7 - Lager (combined with 8 Strong Lager):
1st - Greg Lee
2nd - Greg Lee
3rd - Anthony King

9 - Wheat:
1st - Brenton Rehn
2nd - Mark Proir
3rd - Luke Willis

10 - Fruit & Other Specialty Beer:
1st - Mark Prior
2nd - Mark Prior
3rd - Greg Lee


----------



## GMK (25/2/08)

OK - here are some Judging Pics from the day..



Stephen Nelson Judging in the Speciality Class


Stephen Nelson Judging again.


BBC Member Wayne Lunn - Novice Judge with Stephen


BBC Member Alan Bland - Novice Judge


BJCP Judge Michael Boots pouring out an Entry.


Picture of all 4.

The remaining Judges ; Rob Smith, Aaron Caruna, Luke Willis appear to be Camera Shy...


----------



## GMK (5/3/08)

Here are some pics of the prizes we have for the show.

Big thanks to Franko for designing the Tankards and Beer of Distinction Medals.


Pic of all the prizes.


2 Tankards


Close up of Franko's work - very hard to get a good photo.
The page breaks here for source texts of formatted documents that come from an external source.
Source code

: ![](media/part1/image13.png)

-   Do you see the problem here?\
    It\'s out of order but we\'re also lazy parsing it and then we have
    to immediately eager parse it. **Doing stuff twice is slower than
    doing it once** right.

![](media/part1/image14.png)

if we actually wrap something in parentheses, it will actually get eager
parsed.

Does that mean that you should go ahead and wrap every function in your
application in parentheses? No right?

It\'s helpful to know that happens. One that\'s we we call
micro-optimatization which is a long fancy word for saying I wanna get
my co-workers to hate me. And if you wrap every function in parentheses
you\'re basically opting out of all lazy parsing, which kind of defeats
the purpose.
Still to come - 6 x Beer of Distinction Medals & Barossa Valley Brewing Assistant Brewer Certificate.


----------



## Franko (5/3/08)

Oh very nice Ken, 

They have come out excellent, congratulations to those who won there category

Happy to help anytime

Franko


----------



## J.T (11/3/08)

Congrats to Ken and the team for organising the event.
It was just a pity that it was so bloody hot! That kept a few punters away i think.

But that cant be helped.

Look forward to next year!

:icon_cheers:


----------



## GMK (11/3/08)

Thanks for the feedback...

You can get involved in next years comp if you want to


----------



## Murcluf (11/3/08)

Great piccies Ken, pity I missed show day and lucky they were judged when they were, cause judging beer 40 degree heat would of sucked.
Got to agree, everyone who can should get amongst it, as it is a great comp and getting better every year.


----------